多分、そういう事じゃないんだろうけど。彼女の言わんとする事は分かる。……分かる。
「こ、こころ……でいいかな?」
「うんっ。それなら良いわっ!! よろしくね隼人!!」
「……よろしく」
絞り出したような声だったが、弦巻さん……じゃなくてこころはご満悦だったようだ。いきなり下の呼び捨てはハードル高いよねぇ。あー、恥ずかしい。
……でもまぁ、嬉しそうだからいっか。俺が今までしたことを考えれば、これくらいお安いご用だ。
「あ、もう時間。そろそろ、学校行く?」
さて、話のキリもついたところだし。そんな事をしていたら、もう時間が経っていた。いつも家を出ているのと同じ時間だ。今から出れば、充分間に合う。
「あら、今日は行かないわよ?」
「は?」
だが彼女から返ってきたのは、謎の答え。いや、どういうこと?
「制服着てるよね?」
「えぇ」
「そこにバッグもあるよね?」
「あるわね」
「学校には?」
「行かないわ!!」
何でだよ。十人に聞いたら、十二人が学校に行くって答えるような準備が出来てるじゃんか。十割越えてるけどね!! それぐらい当たり前って事だよ!!
「せっかく隼人と友達になれたのよ? だったら、遊びに行っちゃいましょっ!!」
「え、ちょま……今から!?」
「もちろん!! 隼人も、一日でも早い方がいいじゃない?」
いや、何言ってんのこの人。堂々とサボり宣言? 確かに俺に残されている時間は僅かだけど、これでも真面目な生徒で通ってるんだけど!?
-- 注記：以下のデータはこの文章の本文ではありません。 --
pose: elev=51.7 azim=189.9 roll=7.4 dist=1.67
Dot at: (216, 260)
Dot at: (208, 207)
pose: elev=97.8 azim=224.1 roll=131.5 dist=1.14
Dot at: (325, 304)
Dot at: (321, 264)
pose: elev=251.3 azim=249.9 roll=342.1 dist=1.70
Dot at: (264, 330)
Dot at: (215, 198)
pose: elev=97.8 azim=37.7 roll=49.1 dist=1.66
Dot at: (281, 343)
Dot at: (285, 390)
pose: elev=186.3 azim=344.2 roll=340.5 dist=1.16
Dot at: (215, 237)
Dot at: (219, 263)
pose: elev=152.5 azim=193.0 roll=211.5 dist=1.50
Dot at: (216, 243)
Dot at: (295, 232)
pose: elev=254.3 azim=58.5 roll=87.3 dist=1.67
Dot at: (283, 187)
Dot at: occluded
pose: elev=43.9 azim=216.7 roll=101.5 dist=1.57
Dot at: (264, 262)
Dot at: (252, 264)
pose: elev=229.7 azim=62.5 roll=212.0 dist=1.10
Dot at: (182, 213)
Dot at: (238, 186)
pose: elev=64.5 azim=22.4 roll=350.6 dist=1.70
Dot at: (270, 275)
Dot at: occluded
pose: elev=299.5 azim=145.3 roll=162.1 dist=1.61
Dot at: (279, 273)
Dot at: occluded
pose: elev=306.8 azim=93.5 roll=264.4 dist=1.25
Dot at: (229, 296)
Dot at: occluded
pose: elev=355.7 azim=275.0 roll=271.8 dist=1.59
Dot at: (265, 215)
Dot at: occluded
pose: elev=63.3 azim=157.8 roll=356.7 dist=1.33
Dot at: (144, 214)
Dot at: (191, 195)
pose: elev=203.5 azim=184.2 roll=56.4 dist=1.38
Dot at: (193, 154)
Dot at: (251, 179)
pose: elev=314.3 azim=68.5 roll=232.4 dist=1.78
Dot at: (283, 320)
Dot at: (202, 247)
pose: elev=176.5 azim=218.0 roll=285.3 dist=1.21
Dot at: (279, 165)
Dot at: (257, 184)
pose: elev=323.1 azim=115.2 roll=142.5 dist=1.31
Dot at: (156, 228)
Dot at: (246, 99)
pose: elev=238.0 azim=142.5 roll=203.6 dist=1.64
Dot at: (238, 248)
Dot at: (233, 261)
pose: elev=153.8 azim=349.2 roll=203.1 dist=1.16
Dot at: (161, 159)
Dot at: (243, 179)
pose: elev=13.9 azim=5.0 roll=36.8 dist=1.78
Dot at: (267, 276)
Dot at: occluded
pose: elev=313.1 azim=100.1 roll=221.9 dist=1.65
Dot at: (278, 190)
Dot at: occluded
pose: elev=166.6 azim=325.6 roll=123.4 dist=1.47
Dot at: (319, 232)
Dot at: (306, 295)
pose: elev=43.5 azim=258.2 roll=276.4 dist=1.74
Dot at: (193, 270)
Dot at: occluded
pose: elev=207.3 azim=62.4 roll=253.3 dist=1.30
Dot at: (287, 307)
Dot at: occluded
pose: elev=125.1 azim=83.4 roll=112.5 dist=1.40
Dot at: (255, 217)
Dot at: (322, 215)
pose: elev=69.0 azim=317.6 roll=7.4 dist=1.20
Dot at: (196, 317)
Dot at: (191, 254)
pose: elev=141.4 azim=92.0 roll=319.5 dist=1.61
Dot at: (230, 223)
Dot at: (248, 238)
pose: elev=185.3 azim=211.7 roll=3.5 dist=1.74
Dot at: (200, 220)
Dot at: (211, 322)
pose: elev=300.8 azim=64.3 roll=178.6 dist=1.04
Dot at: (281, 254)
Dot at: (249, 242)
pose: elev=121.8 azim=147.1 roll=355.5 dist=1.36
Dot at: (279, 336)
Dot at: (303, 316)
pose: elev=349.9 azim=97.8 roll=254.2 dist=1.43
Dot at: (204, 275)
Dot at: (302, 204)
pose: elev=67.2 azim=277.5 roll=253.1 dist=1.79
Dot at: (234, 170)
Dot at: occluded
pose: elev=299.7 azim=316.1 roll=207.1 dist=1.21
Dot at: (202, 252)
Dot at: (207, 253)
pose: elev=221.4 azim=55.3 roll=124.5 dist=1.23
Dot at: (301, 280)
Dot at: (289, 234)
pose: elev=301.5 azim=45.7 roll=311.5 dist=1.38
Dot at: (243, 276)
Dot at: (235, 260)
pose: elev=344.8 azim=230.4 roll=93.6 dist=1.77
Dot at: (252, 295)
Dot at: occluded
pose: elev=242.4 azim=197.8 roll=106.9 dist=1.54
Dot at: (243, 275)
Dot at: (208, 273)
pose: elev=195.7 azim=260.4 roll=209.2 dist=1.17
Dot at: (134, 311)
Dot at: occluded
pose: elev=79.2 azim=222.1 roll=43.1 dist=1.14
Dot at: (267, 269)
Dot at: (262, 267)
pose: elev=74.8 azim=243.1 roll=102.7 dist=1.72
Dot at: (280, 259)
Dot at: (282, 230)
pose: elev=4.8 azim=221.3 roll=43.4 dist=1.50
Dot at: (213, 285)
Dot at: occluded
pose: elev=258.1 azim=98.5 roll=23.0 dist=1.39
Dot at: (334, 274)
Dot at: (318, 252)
大体学校に休みの連絡しないといけないのに、その辺をなんにも考えて……
「こころ様。お二人の学校へお休みの連絡、完了いたしました」
「ありがとう!! 助かるわっ」
たんですね、はい。つーか誰だよこの人達。スーツにサングラスってメチャクチャ怪しいんだけど。こころの側近?
っていうか、止めろよ。このお嬢様の暴走を止めろよ。側近なら、なおさら止めろよ。何で用意周到なんてレベルじゃない速さで休みの連絡勝手に入れてるのさ。
「……アタシが色々お願いしてもいいのよね?」
「いや良いとは言ったけど、それは可能な範囲でって事であって、全部が全部のお願いを叶えるってわけじゃ……」
「さーっ、行っくわよー!!」
「ちょっ、人の話聞いてっ!? こころ、ちょっ……引っ張らないでってばぁ~!!」
こうなったお嬢様は、もう止まらない。俺には止めようがない。俺の制止も一切聞かず、こころは外を飛び出した。もうこうなったらどうしようもなく、俺はズルズルと彼女に成されるがまま引き摺られていく。
まだ他の生徒が登校している時間帯。通学路を逆方向に笑顔で駆けていく少女と、手を引かれたまま連行されている男子生徒が注目を浴びたのは言うまでもない。